El curso se basa en cómo mejorar la comunicación a la hora de abordar malas noticias y la importancia que tiene la manera de comunicar a la hora de plantear la donación de órganos a los familiares de la persona que fallece, con el fin de reducir el índice de negativas familiares.
 
El curso, impartido por los profesionales de la Organización Nacional de Trasplantes, Itzíar Martínez y David Uruñuela, aborda aspectos como los sentimientos asociados a la pérdida y la separación, la actitud ante las reacciones de dolor o la manera de desarrollar un comportamiento profesional eficaz, dando especial importancia al contacto previo y el acompañamiento, así como adaptar el mensaje y el vocabulario a pacientes y familiares.
 
La dinámica del curso apuesta por un carácter interactivo y basado en las aportaciones y experiencias de los propios participantes, que han podido expresar las dudas surgidas a la hora de comunicar malas noticias.
 
Asimismo, se han puesto en marcha ejercicios para desarrollar la habilidad del interlocutor en las entrevistas con las familias de los pacientes.

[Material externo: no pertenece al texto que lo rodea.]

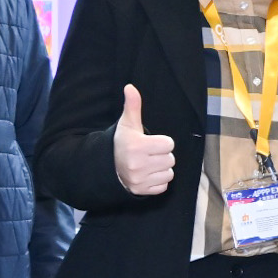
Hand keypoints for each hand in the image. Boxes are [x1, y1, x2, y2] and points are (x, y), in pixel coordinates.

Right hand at [112, 83, 175, 197]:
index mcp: (137, 146)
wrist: (107, 167)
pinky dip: (158, 181)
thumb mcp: (127, 124)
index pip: (169, 144)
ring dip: (162, 169)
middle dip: (162, 156)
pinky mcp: (141, 191)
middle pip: (170, 159)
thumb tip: (130, 87)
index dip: (162, 142)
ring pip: (169, 173)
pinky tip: (148, 174)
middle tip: (149, 154)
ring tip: (149, 164)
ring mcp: (140, 179)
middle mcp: (138, 164)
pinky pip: (164, 186)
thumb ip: (133, 106)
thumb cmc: (121, 143)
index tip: (150, 142)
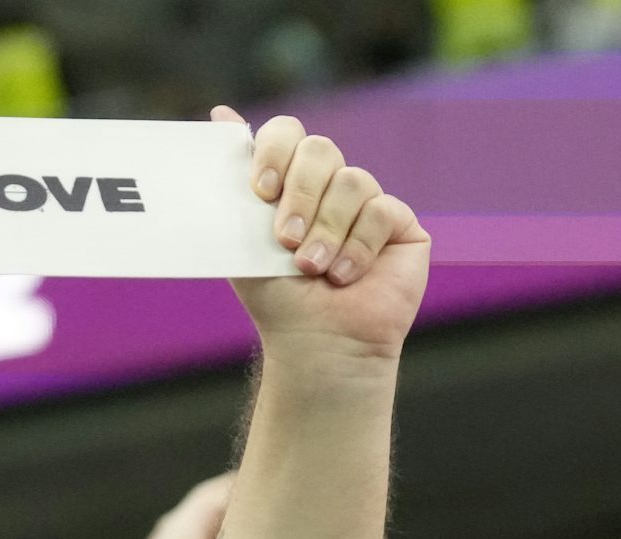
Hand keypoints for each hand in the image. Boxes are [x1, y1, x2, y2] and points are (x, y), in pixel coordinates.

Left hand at [214, 106, 429, 365]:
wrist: (317, 343)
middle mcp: (329, 187)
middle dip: (299, 195)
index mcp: (291, 183)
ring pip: (352, 181)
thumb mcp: (244, 241)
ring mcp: (367, 202)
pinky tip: (344, 276)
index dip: (275, 152)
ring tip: (313, 269)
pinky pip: (382, 210)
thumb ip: (234, 185)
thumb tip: (221, 113)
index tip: (261, 190)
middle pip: (320, 150)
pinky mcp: (399, 225)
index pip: (287, 134)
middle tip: (285, 239)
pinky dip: (357, 246)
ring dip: (326, 230)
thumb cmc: (277, 298)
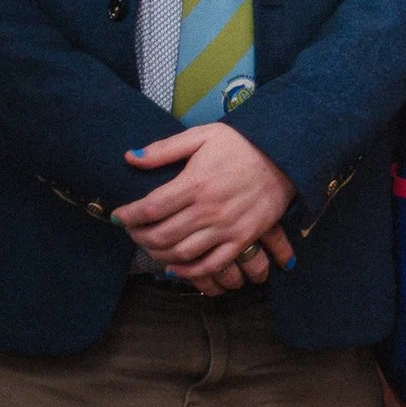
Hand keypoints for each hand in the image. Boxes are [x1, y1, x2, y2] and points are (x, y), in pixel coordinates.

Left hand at [115, 124, 298, 282]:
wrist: (286, 155)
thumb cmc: (242, 144)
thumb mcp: (203, 135)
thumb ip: (165, 148)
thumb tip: (130, 157)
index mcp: (196, 183)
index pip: (150, 208)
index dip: (128, 215)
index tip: (119, 215)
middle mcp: (209, 209)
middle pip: (162, 235)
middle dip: (138, 237)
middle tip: (132, 232)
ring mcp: (227, 227)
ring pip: (182, 254)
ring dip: (159, 255)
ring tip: (151, 245)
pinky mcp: (243, 238)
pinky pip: (212, 264)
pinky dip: (190, 272)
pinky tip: (177, 267)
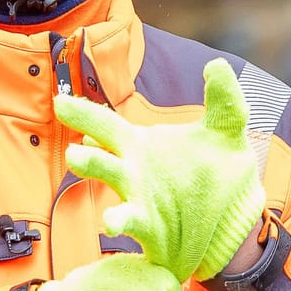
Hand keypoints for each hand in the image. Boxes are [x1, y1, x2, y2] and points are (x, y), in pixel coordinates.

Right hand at [54, 58, 265, 281]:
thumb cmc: (217, 173)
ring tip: (84, 171)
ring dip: (96, 176)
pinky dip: (118, 221)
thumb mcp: (226, 131)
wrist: (230, 219)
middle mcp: (131, 171)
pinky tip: (112, 223)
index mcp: (140, 145)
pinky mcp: (150, 226)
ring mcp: (138, 200)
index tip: (59, 103)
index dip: (84, 114)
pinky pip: (130, 222)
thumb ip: (224, 98)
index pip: (106, 126)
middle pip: (101, 156)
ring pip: (112, 187)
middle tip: (70, 144)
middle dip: (87, 150)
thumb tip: (216, 63)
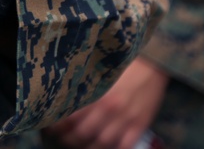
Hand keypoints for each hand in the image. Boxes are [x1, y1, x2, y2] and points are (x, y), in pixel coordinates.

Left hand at [42, 57, 168, 148]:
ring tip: (81, 143)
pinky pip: (124, 145)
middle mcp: (110, 108)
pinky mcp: (140, 125)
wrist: (152, 63)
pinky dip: (112, 148)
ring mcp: (126, 118)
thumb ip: (84, 88)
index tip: (51, 126)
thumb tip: (63, 100)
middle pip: (83, 133)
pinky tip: (104, 145)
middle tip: (63, 136)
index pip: (70, 117)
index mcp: (96, 93)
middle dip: (70, 138)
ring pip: (102, 142)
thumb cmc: (119, 66)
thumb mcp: (98, 73)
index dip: (58, 125)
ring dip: (89, 146)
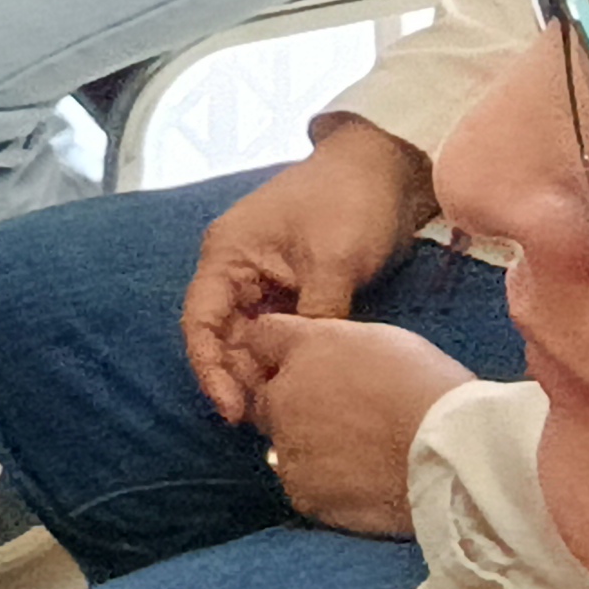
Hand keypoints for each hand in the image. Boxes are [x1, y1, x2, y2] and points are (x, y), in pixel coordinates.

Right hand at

Para ello se han escenificado situaciones reales con el fin de aprender a comunicar un fallecimiento y solicitar la donación, manejar sensaciones y sentimientos y cómo actuar ante las reacciones de dolor de familiares y pacientes, siempre desde el máximo respeto a la voluntad de las familias.
 
El objetivo, ha señalado durante su intervención Itzíar Martínez, es que, “ante un fallecimiento, que es la mala noticia, sepamos informar adecuadamente y ofrecer a los familiares un derecho que tienen, que es la posibilidad de que su ser querido done sus órganos”.
 
En los últimos años se han ido reduciendo progresivamente las negativas familiares a la donación de órganos. En Castilla-La Mancha, el porcentaje de negativas se situó el pasado año en la cifra más baja de su historia, con un 9,22 por ciento, por debajo de la media nacional.
 
En lo que va de año, en Guadalajara se han producido seis donaciones, dos de ellas multiorgánicas y cuatro de tejidos, que han servido para salvar vidas o mejorar notablemente la calidad de vida de pacientes que estaban a la espera de un órgano.
 
En este sentido, los coordinadores de trasplantes del Hospital de Guadalajara, Elena Yáñez y Pablo Rojo, han valorado la generosidad que demuestran pacientes y familiares con un gesto que permite “regalar vida cuando la persona ha fallecido”, además de valorar la participación de todos los profesionales implicados en una donación.
 
Rojo ha destacado la importancia de esta formación porque “debemos ser capaces de saber acompañar a familiares y pacientes en este proceso para que luego sea más fácil informarles de un derecho que tienen, que es que los órganos de su familiar puedan salvar a otras personas”. Eso, ha concluido, “es importante porque no sólo es un gesto generoso que salva vidas sino que también puede ayudar durante el proceso del duelo”.